**TUJUAN TUGAS**
Ekstrak seluruh teks mengenai perbandingan sekolah di Finlandia dan Indonesia kata demi kata, tanpa perubahan apa pun.

**** BACAAN YANG DISEDIAKAN ****

Di Finlandia, anak-anak baru boleh sekolah ketika usia 7 tahun. Sebelum nyampe di usia itu mereka dilarang untuk sekolah. Ndak kayak di Indonesia, anak-anak udah diajak berlomba-lomba untuk sekolah sedini mungkin. Terus apa yang dipelajarin di Finlandia? Untuk tingkat elementary school, mereka fokus di reading, writing, dan comperhension skill. Dengan jam pelajaran yang pendek, dan istirahat yang panjang (total 75 menit sehari).


Lain halnya di Indonesia. Pelajaran anak kelas 1 SD sekarang aja udah rumit. Belum lagi kalau harus ikut sekolah yang fullday. Dengan jam belajar yang super panjang, dan istirahat ala kadar, makin pusing lah itu kepala anak. Makanya makin banyak aja kan berita siswa yang 'berontak' di sekolah. Akhirnya guru juga yang jadi kambing hitamnya. Siswa mukul gurunya lah, siswa nantangin gurunya lah, guru lagi ngajar siswanya malah ngerokok di kelas lah, joget-joget ndak pantas di depan gurunya lah, dan masih banyak berita yang ndak ngenakin di luar sana.

**** DATA YANG DIBERIKAN ****

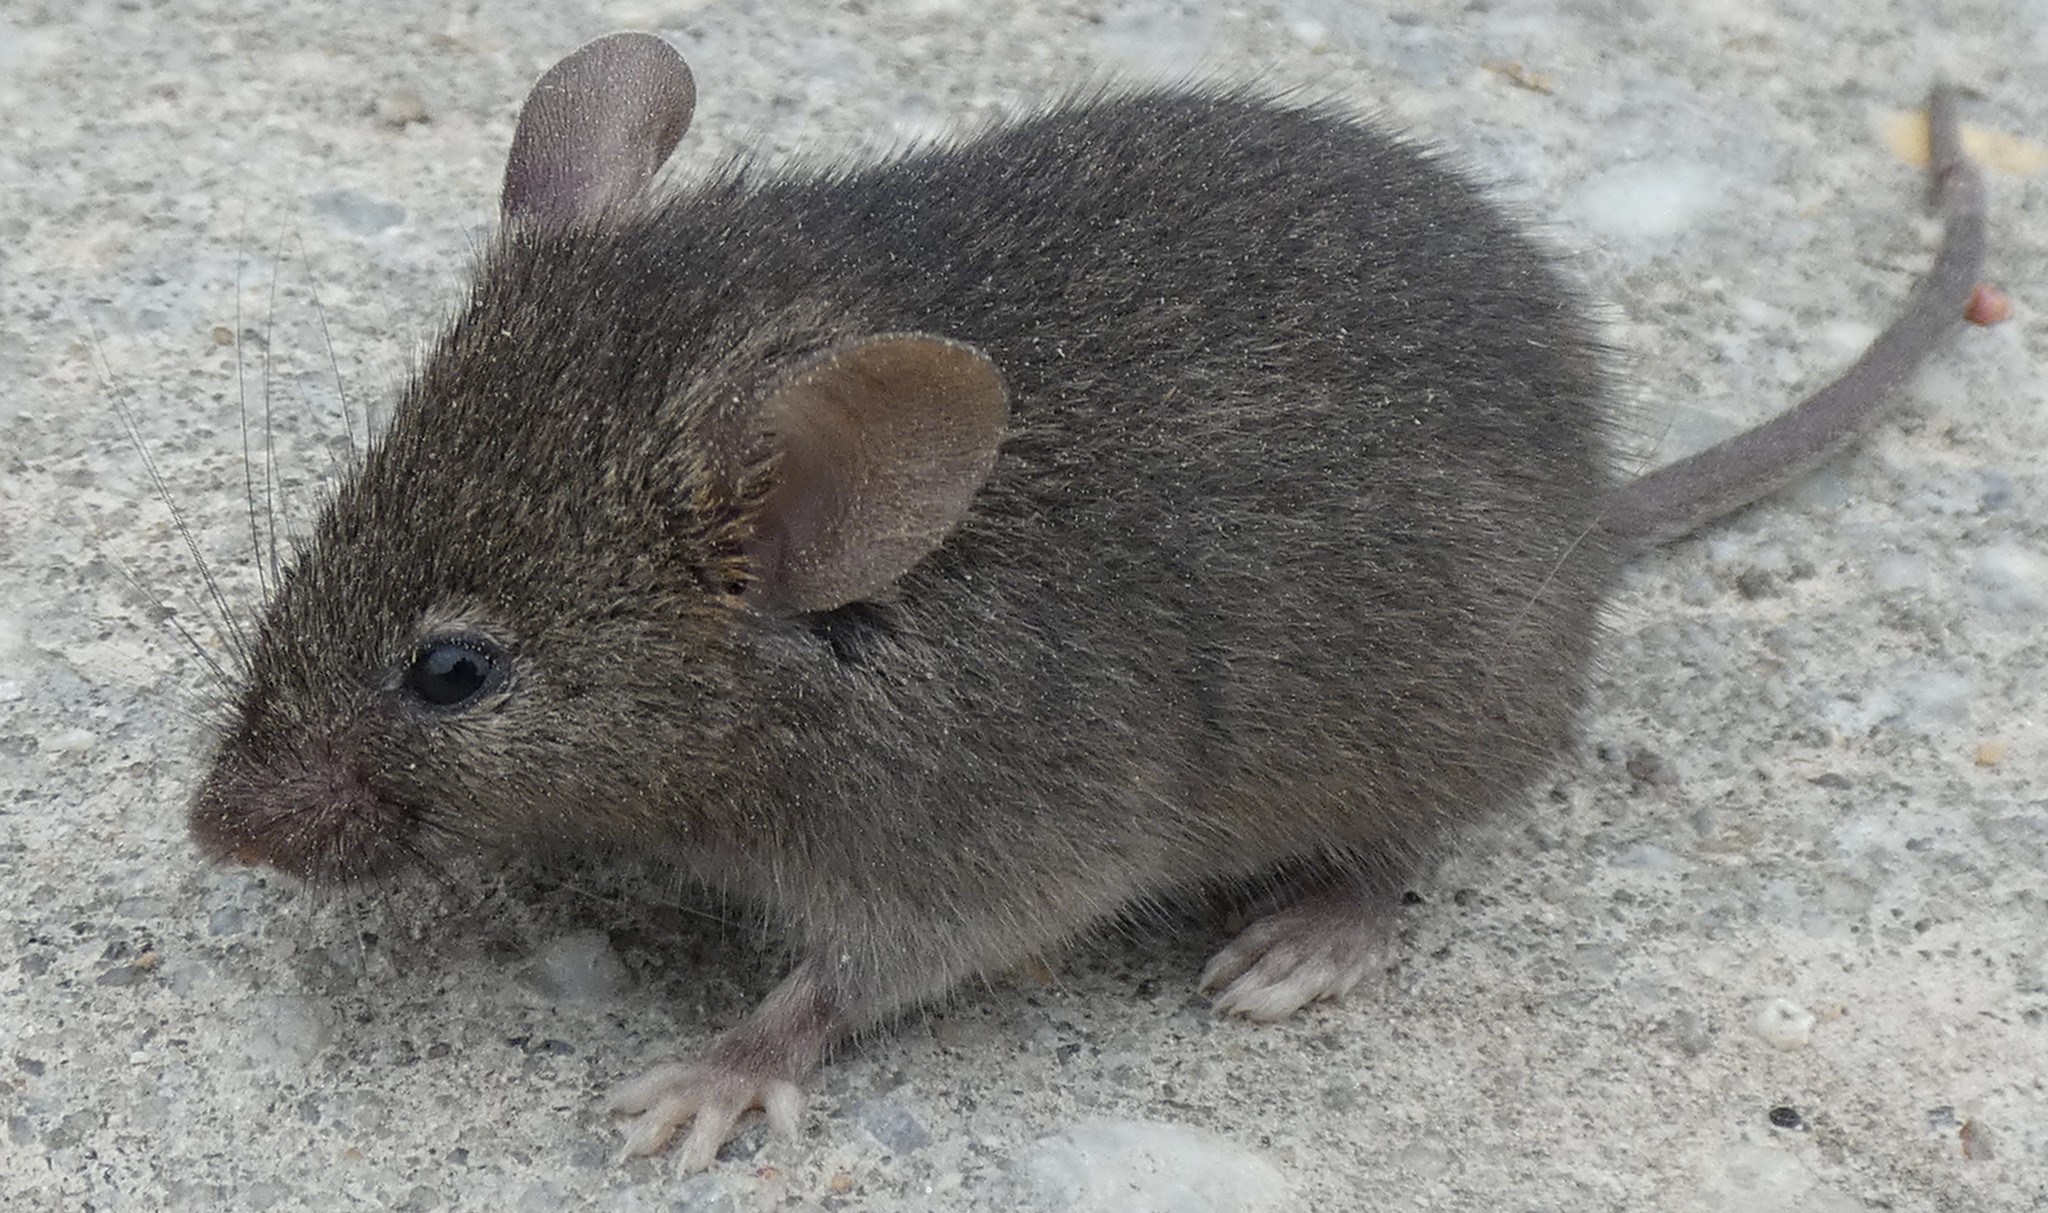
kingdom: Animalia
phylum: Chordata
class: Mammalia
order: Rodentia
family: Muridae
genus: Mus
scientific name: Mus musculus
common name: House mouse
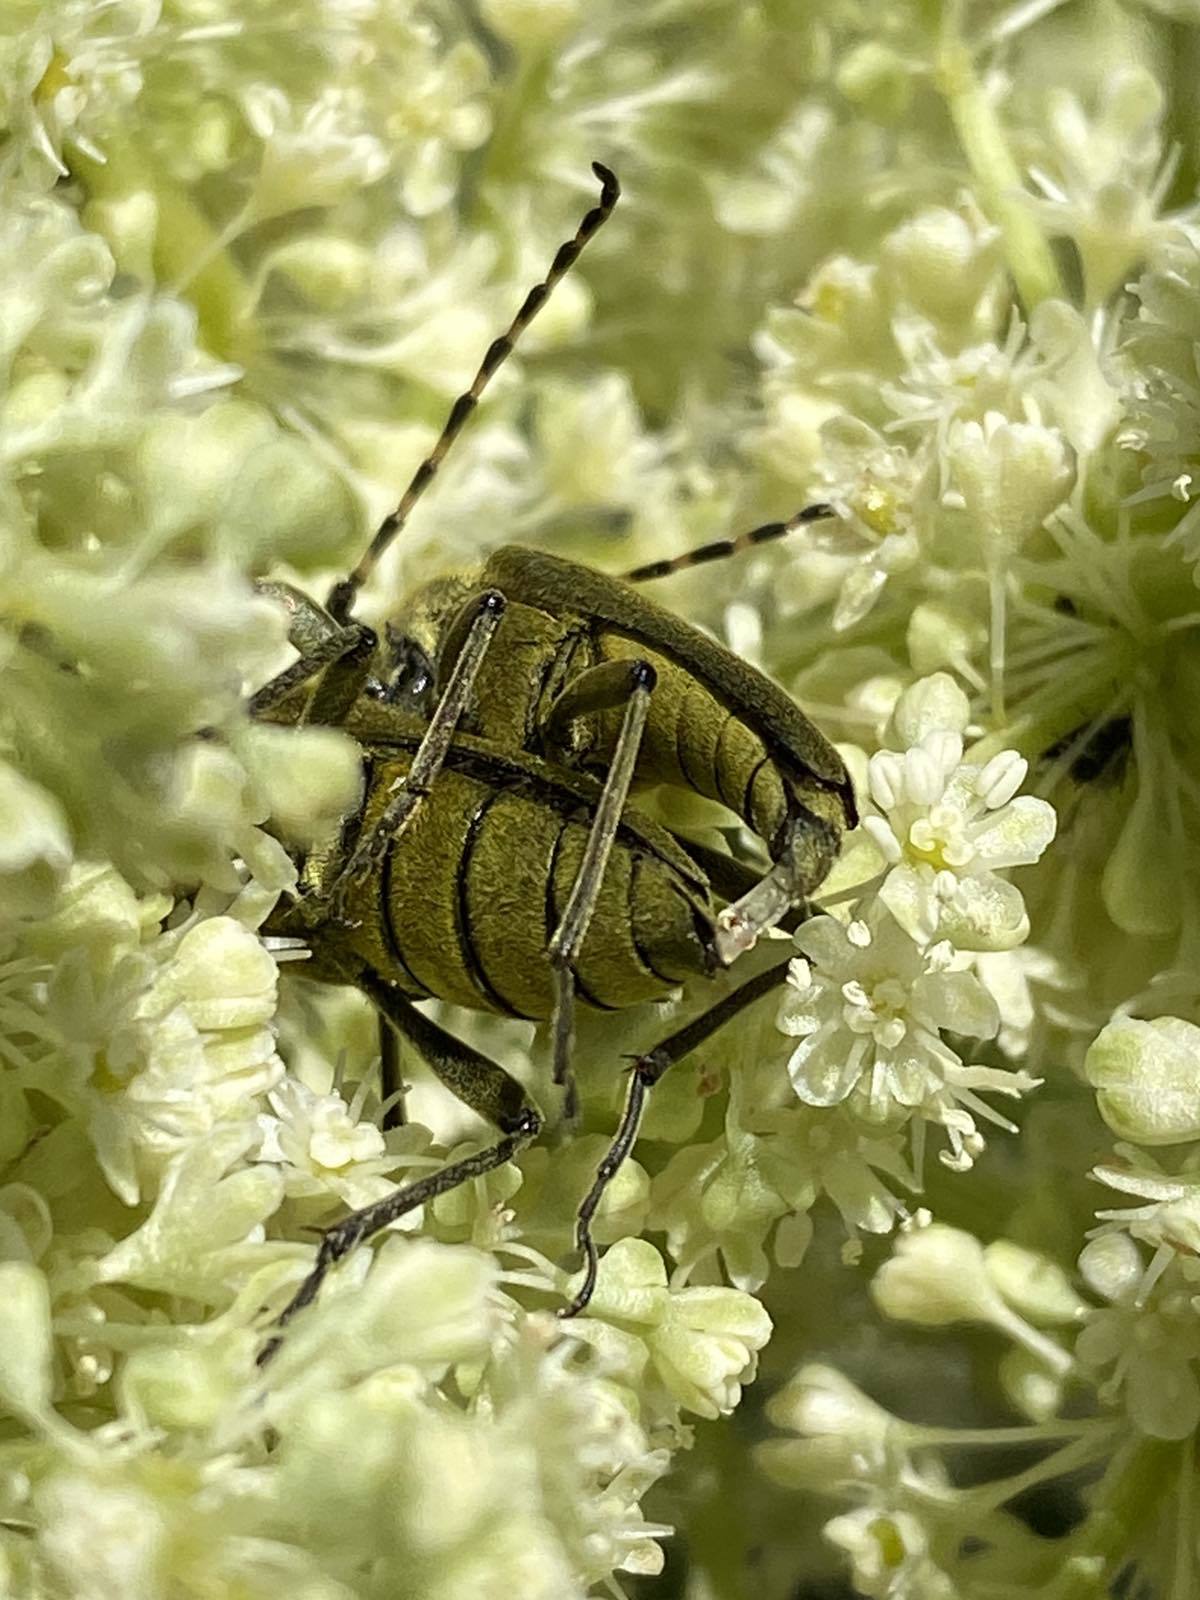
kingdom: Animalia
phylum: Arthropoda
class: Insecta
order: Coleoptera
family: Cerambycidae
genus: Lepturobosca
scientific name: Lepturobosca virens
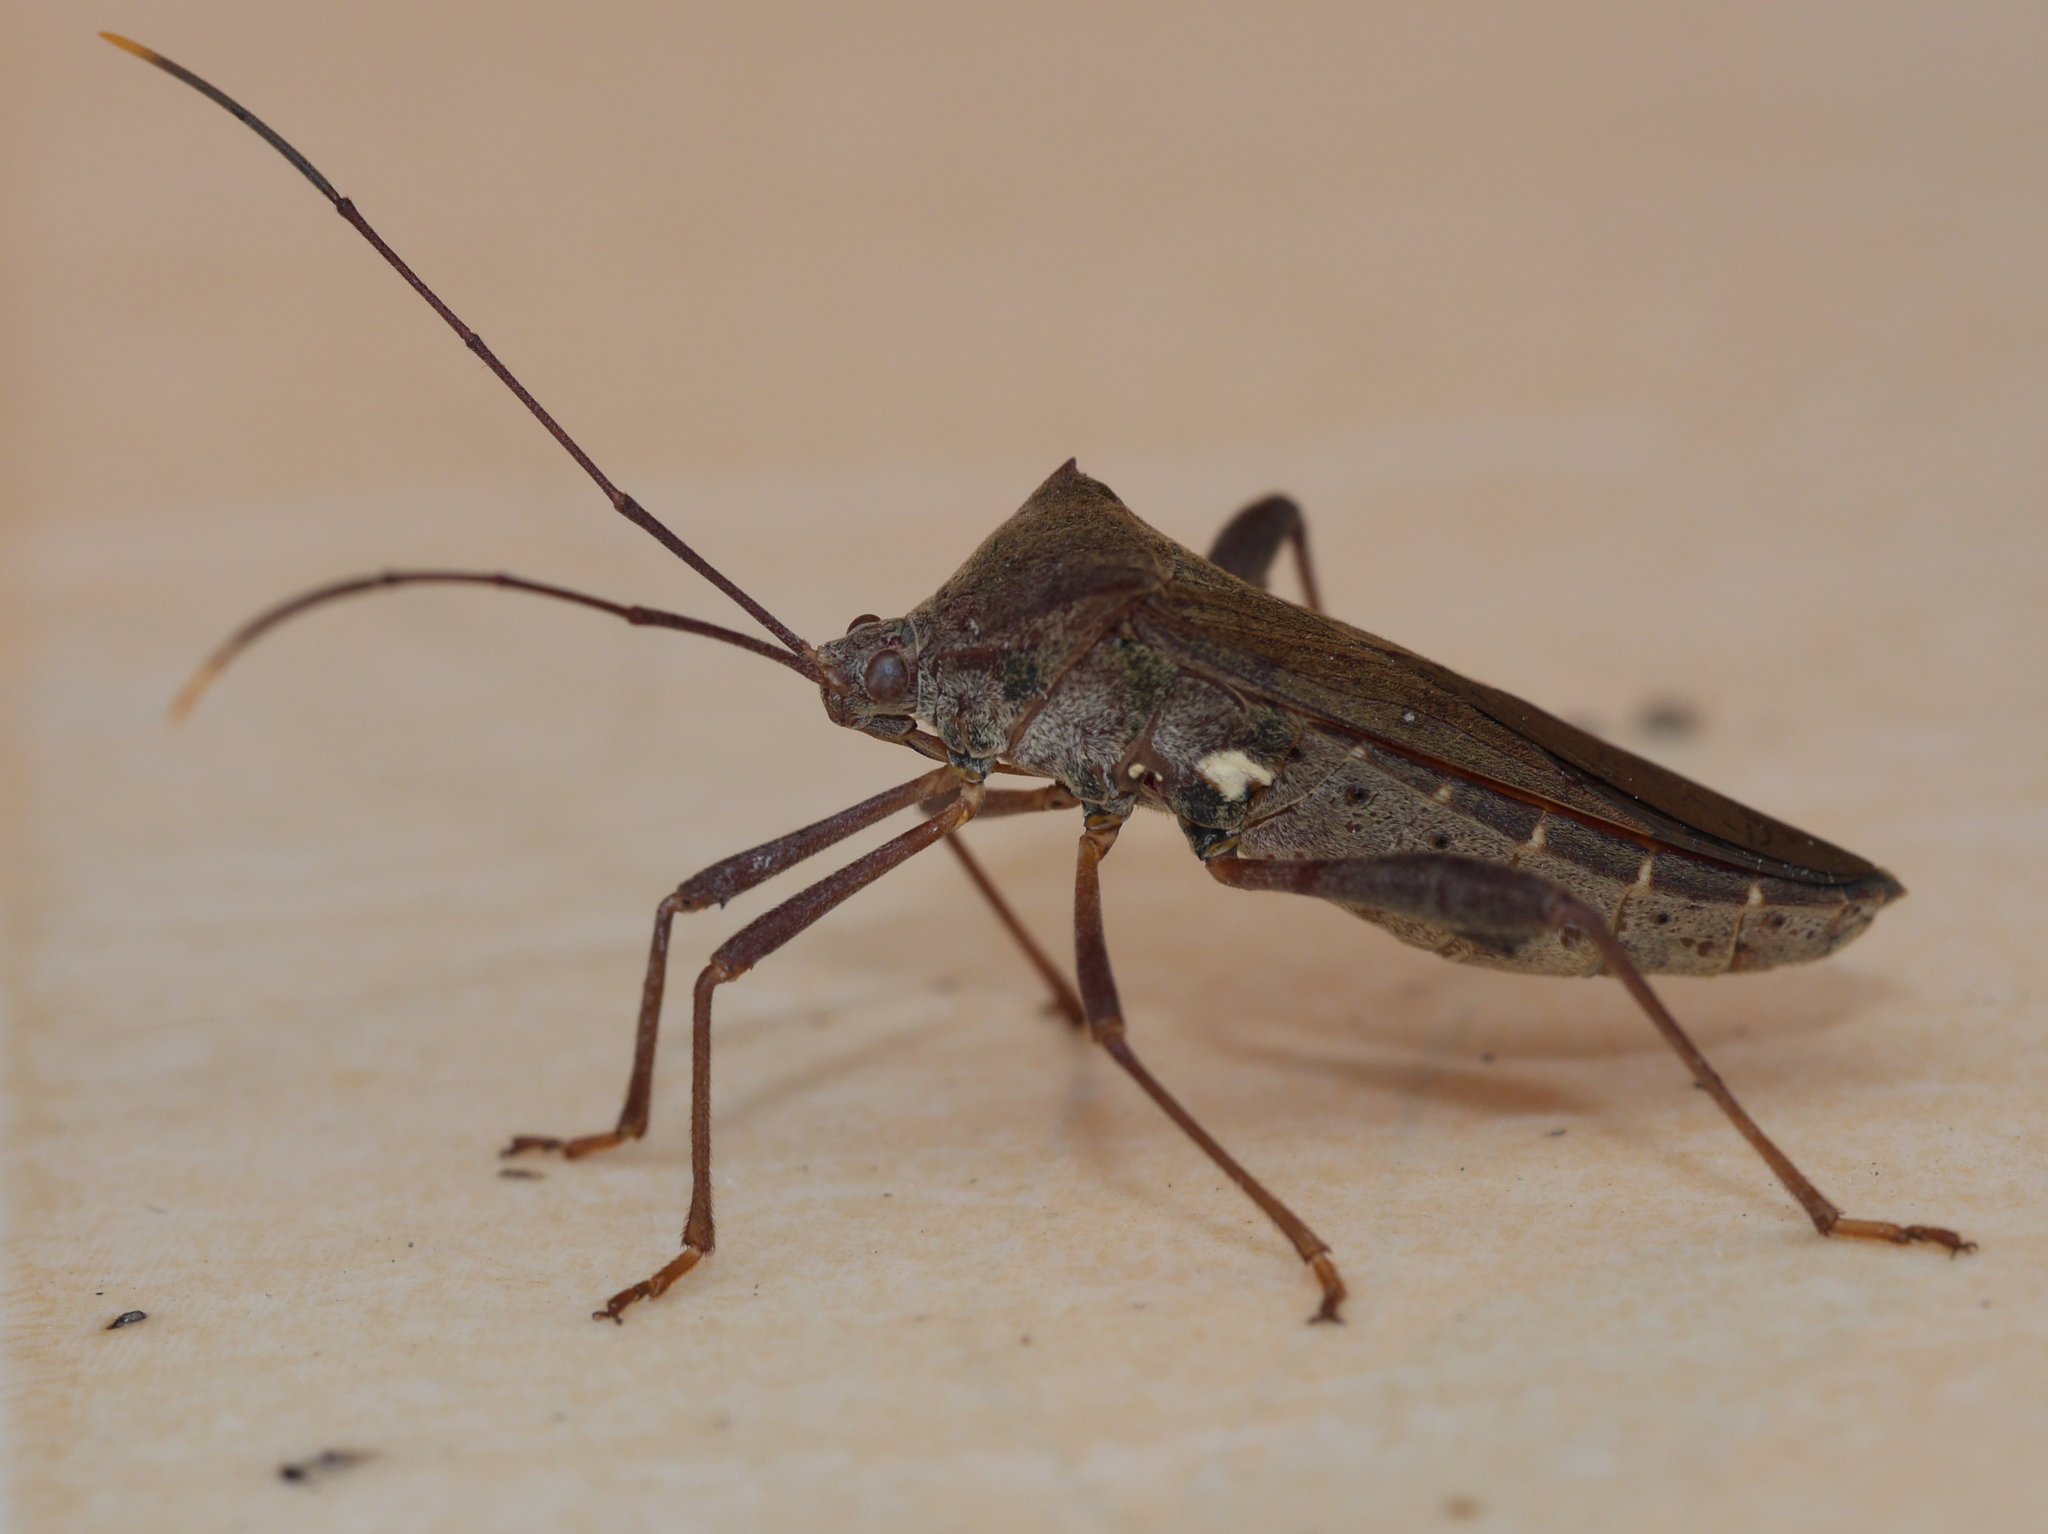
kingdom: Animalia
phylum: Arthropoda
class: Insecta
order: Hemiptera
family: Coreidae
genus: Mictis
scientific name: Mictis longicornis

****

**HASIL LATIHAN**
Di Finlandia, anak-anak baru boleh sekolah ketika usia 7 tahun. Sebelum nyampe di usia itu mereka dilarang untuk sekolah. Ndak kayak di Indonesia, anak-anak udah diajak berlomba-lomba untuk sekolah sedini mungkin. Terus apa yang dipelajarin di Finlandia? Untuk tingkat elementary school, mereka fokus di reading, writing, dan comperhension skill. Dengan jam pelajaran yang pendek, dan istirahat yang panjang (total 75 menit sehari).


Lain halnya di Indonesia. Pelajaran anak kelas 1 SD sekarang aja udah rumit. Belum lagi kalau harus ikut sekolah yang fullday. Dengan jam belajar yang super panjang, dan istirahat ala kadar, makin pusing lah itu kepala anak. Makanya makin banyak aja kan berita siswa yang 'berontak' di sekolah. Akhirnya guru juga yang jadi kambing hitamnya. Siswa mukul gurunya lah, siswa nantangin gurunya lah, guru lagi ngajar siswanya malah ngerokok di kelas lah, joget-joget ndak pantas di depan gurunya lah, dan masih banyak berita yang ndak ngenakin di luar sana.